Harry: An ingenious young fellow named Bart
Found a method for tuning a fart.
Though the public found queer
His melodious rear,
The critics agreed it was art.
In a philosophical mood, he tells me that in Norse mythology, the universe ends with the triumph of the God of Chaos. I remember the theory of maximum entropy, the heat death of the universe, and shiver with premature chill.
…
Harry was knowledgeable on all kinds of subjects, loved a wide variety of music like Arlen (he introduced me to Eric Satie), and improvised beautifully on Arlen’s quaint, white piano. He also had an astonishing palette and could discern the subtlest flavors in any culinary concoction. He read all kinds of literature, loaning my mother his mysteries and me his science fiction.

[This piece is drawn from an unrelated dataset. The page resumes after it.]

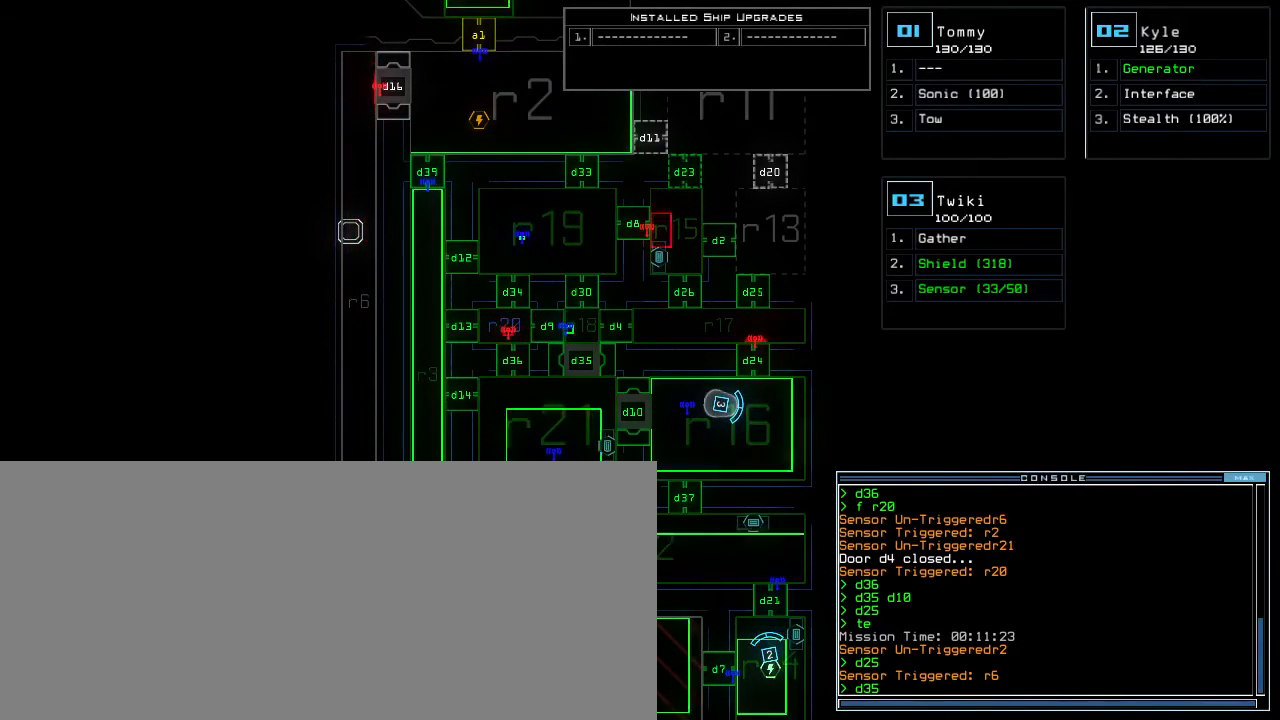
{"keys": ["d"], "events": [[433, "d", "down"]]}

At the time, he was writing his doctoral thesis for a Ph.D. in German philology, “the branch of knowledge that deals with the structure, historical development, and relationships of a language or languages,” according to the dictionary. At the same time, he had an idea for a mystery novel, he told me, that he was working out in his head.
Evenings with Arlen and Harry were full of good food, lively conversation, and, of course, music. In the morning Arlen would make her lemon crepes, or Harry a delectable quiche.